Rather than a true easing of housing costs, though, the improvement was attributable to growing household incomes. According to a new report from Robert Hogue, Assistant Chief Economist at RBC, ownership costs actually rose in Q2 as strong springtime demand bolstered property values. But at the same time, household income rose 1.4% from Q1.
The gain was significant enough to lower RBC’s Aggregate Affordability Measure by 0.3% to 59.5%, marking the second consecutive quarter of decline.
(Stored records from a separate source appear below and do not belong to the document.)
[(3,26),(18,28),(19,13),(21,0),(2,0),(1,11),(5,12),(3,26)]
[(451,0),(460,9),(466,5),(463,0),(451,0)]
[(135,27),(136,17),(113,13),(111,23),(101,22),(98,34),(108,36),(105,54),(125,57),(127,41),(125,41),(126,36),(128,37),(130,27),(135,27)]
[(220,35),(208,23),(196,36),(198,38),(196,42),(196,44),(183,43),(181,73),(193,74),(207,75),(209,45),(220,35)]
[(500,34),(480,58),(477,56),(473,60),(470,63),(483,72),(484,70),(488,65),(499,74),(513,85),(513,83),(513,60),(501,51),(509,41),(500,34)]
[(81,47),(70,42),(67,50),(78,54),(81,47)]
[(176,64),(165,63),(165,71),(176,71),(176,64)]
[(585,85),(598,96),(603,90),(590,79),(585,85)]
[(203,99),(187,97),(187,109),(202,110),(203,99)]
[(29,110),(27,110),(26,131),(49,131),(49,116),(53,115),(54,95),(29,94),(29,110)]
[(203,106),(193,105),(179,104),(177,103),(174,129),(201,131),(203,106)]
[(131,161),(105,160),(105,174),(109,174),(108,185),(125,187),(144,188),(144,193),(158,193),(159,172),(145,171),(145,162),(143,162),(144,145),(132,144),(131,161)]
The tool measures ownership costs as a percentage of median household income; when the ratio falls, affordability improves.
Despite the dip, the measure remains near its all-time high of 61.2%, which it reached in Q3 2022.
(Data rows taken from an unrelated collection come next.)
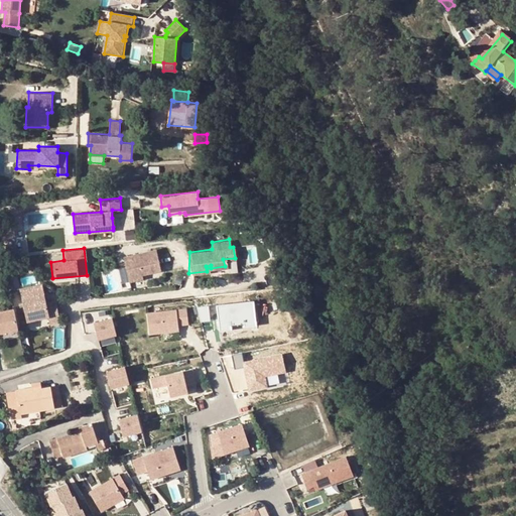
[(127,280),(126,275),(141,273),(158,270),(154,250),(123,255),(124,267),(118,268),(121,281),(127,280)]
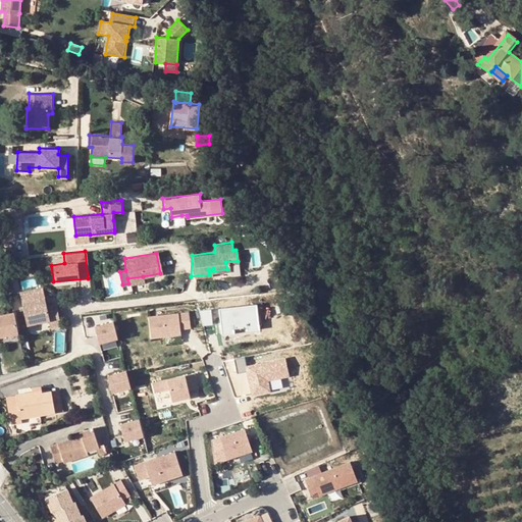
[(34,289),(17,292),(25,325),(47,320),(48,328),(59,325),(54,304),(45,306),(42,293),(34,289)]
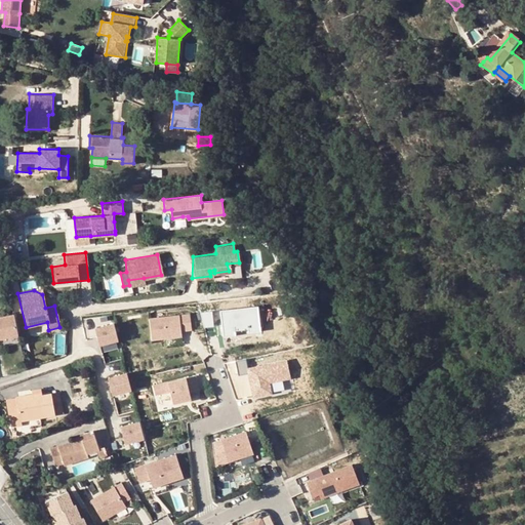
[(203,312),(205,326),(217,324),(215,310),(203,312)]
With mortgage rates remaining high and prices still appreciating, Hogue expects housing affordability to erode further in Q3 and Q4. RBC forecasts the affordability measure will rise to 62.2% by the end of 2023.
However, the landscape looks set to improve in 2024, particularly so once the Bank of Canada starts cutting interest rates, which Hogue predicts will happen around mid-year. By Q3 2024, the affordability measure is forecasted to fall to 54.8%.
Until then, buyers in Canada’s largest markets "will continue to contend with extremely difficult affordability conditions." Such pressures are likely what drove cooling resale activity in Ontario and British Columbia this summer, with many buyers "entirely priced out” in Toronto and Vancouver.
In the former, RBC’s Aggregate Affordability Measure sat at 79.6% in Q2, keeping the dream of homeownership "far out of reach for ordinary folks." In the "prohibitively expensive" latter, the measure edged up to 97.5%, just shy of the worst level of affordability ever recorded in a Canadian market (99.1%).
Victoria’s 73.0% is barely off the city’s own worst level of 75.7%, and in Calgary, the "hottest market in the country," the measure sunk to a 15-year low of 44.0%. Meanwhile, the already-affordable St. John’s saw the greatest improvement in Q2, with the measure dropping 1.1% to 26.2%.
"Short of a housing crash that would destroy property values or an unexpected about-face in monetary policy, any progress in restoring housing affordability is likely to be slow," Hogue said.
"Supply must increase by giant leaps to make a material difference. But building new homes takes a long time…and it’s increasingly hard to build units ordinary Canadians can afford to buy given soaring construction costs and finite construction capacity."